▸ **PROVIDED TEXT**:
----------
Characterization of the mechanism of reduction of trans-diamminetetrachloroplatinum(IV) by l-cysteine and dl-homocysteine

Abstract

The interactions between Pt(IV) anticancer prodrugs incorporating two ammines/amines in trans positions in their equatorial planes and some important thiols have not been exploited to date. In this work, the reduction of one such Pt(IV) prodrug, namely trans-[Pt(NH3)2Cl4], by two thiol-containing amino acids l-cysteine (Cys) and dl-homocysteine (Hcy) which are prevalent in human plasma has been characterized by stopped-flow spectroscopic and ESI high-resolution mass spectral methods. The reduction process obeys overall second-order kinetics. The dependencies of the observed second-order rate constants k′ on pH have been established between pH 4.03 and 11.24. Mass spectral analysis indicates that cystine and homocystine are the dominant products for the Cys and Hcy oxidations, respectively. The suggested reaction mechanism involves all possible protolytic species of Cys/Hcy, which attack one of the two apically coordinated chlorides in parallel (all as rate-determining steps), leading to a Cl+ transfer to the attacking sulfur atom. The rate expression has been derived, and the rate constants for the rate-determining steps have been calculated. Features of the reduction process are discussed based on the obtained rate constants. The overall kinetic and mechanistic picture enables an in-depth understanding of the reduction process of this type of Pt(IV) anticancer prodrug.
----------
▸ **DATA PROVIDED**:

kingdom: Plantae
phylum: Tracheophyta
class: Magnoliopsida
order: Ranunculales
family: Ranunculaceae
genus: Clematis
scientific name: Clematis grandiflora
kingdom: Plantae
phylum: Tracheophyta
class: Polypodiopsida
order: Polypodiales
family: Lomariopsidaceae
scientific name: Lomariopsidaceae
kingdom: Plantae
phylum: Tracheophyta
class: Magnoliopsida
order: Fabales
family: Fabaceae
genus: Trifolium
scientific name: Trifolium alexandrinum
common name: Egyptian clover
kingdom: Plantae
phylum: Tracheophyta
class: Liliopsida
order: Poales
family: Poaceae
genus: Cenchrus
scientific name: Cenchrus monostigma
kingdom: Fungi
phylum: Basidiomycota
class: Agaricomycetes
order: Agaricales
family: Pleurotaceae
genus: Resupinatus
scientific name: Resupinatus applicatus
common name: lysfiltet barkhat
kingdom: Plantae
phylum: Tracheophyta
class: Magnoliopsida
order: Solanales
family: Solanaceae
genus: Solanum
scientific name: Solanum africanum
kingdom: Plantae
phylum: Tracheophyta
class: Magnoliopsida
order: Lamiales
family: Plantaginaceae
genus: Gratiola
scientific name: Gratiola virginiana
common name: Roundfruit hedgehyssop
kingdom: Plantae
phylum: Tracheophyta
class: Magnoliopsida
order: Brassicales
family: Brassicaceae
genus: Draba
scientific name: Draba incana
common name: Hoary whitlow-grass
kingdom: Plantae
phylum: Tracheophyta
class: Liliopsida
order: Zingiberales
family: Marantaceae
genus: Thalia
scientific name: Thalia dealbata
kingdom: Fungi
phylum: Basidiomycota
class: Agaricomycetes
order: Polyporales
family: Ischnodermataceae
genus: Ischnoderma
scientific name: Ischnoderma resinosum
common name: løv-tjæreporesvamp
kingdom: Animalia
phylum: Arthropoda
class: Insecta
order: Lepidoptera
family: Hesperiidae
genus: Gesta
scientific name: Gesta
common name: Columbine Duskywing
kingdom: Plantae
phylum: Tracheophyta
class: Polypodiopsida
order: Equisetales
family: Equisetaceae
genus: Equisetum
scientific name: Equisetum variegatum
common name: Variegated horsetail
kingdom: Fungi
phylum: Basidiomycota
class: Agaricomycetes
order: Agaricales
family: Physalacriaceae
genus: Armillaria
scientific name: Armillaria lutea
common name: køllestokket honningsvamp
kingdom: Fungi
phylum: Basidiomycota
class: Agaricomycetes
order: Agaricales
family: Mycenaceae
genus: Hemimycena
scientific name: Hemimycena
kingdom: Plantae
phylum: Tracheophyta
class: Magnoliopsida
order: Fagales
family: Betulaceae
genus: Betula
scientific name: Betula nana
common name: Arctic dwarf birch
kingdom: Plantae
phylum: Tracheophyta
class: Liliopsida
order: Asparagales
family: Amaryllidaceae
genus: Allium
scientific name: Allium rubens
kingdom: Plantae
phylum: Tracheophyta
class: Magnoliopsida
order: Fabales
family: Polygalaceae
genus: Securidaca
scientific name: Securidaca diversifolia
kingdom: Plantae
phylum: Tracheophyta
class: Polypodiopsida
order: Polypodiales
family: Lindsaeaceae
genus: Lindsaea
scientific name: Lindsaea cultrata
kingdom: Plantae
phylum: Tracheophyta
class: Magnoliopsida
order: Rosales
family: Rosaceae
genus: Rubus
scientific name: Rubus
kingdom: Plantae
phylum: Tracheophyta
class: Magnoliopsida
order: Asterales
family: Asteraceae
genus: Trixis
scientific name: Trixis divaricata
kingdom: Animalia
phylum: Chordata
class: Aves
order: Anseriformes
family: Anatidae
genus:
----------
▸ **EXERCISE 1**:
Using the abstract, answer each question, one per line:
(a) Over what pH range were the dependencies of k′ established?
(b) What are the dominant products of the Cys and Hcy oxidations?
(c) Which methods were used to characterize the reduction?
▸ **EXERCISE 2**:
Say whether each statement agrees with the abstract, and quote the words that decide it:
(a) The reduction process obeys overall first-order kinetics.
(b) Cys and Hcy are common in human plasma.
(c) The attacking Cys/Hcy species target one of the two apically coordinated chlorides.

▸ **TASK ANSWER 1**:
(a) Between pH 4.03 and 11.24.
(b) Cystine for Cys and homocystine for Hcy.
(c) Stopped-flow spectroscopic and ESI high-resolution mass spectral methods.

▸ **TASK ANSWER 2**:
(a) No: "The reduction process obeys overall second-order kinetics."
(b) Yes: "which are prevalent in human plasma"
(c) Yes: "attack one of the two apically coordinated chlorides in parallel"